**Collection entries:**
====

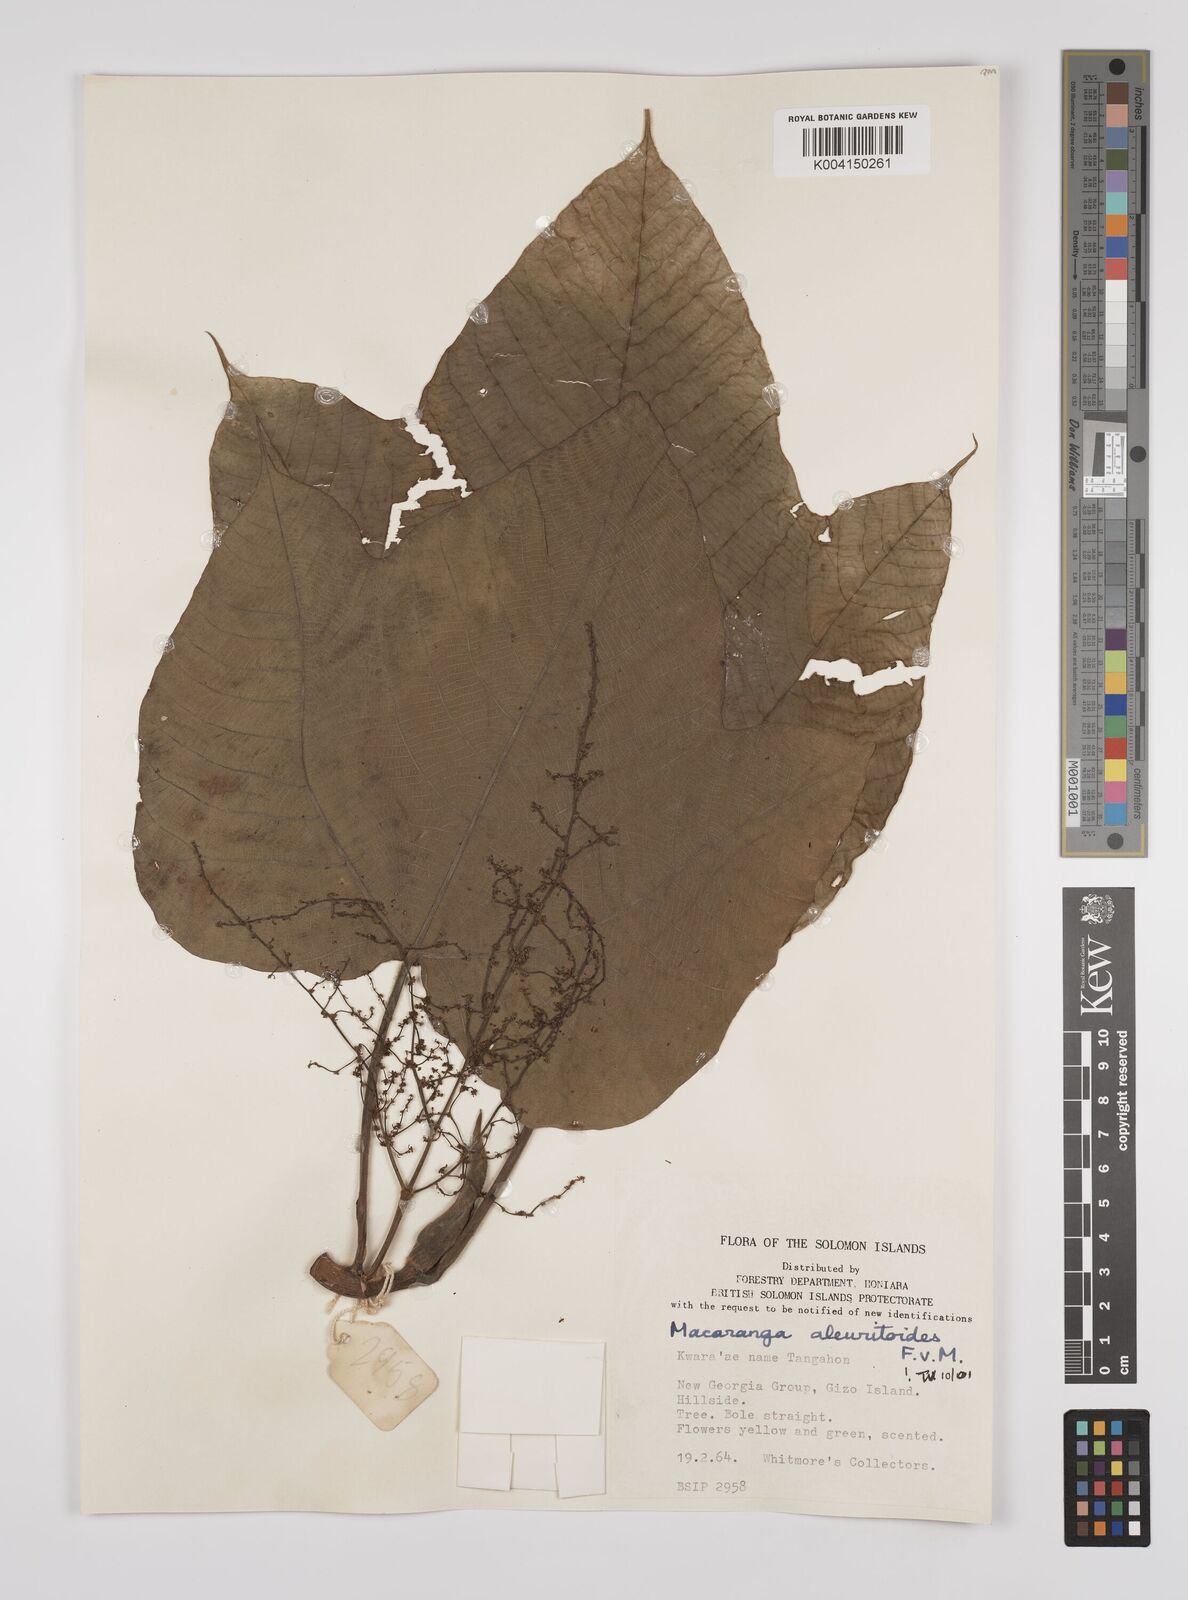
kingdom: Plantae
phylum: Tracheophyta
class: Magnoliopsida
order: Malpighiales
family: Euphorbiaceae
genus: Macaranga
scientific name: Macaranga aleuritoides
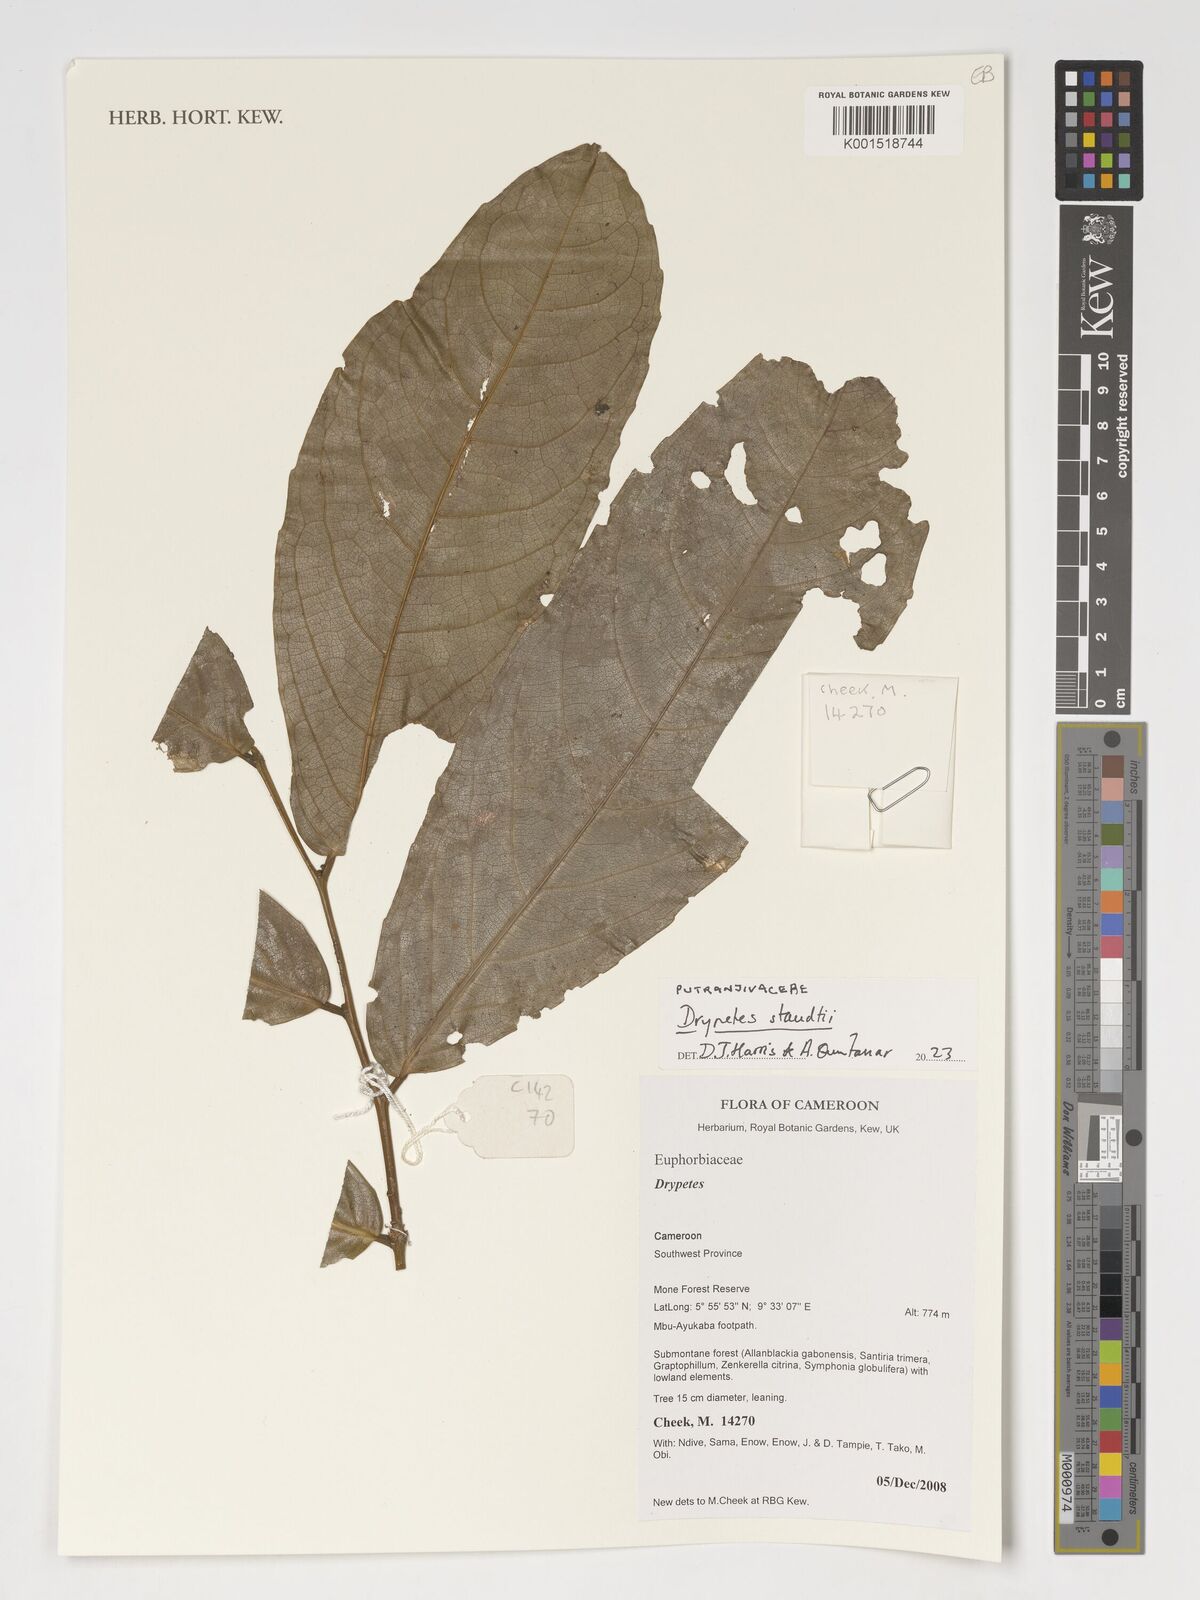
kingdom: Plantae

====

**PROBLEM DETAILS:** Convert the text lines of every item above into one numbered list, omitting any blank lines. Leave the pictures out of the answer.

**TASK ANSWER:**
1. kingdom: Plantae
2. phylum: Tracheophyta
3. class: Magnoliopsida
4. order: Malpighiales
5. family: Euphorbiaceae
6. genus: Macaranga
7. scientific name: Macaranga aleuritoides
8. kingdom: Plantae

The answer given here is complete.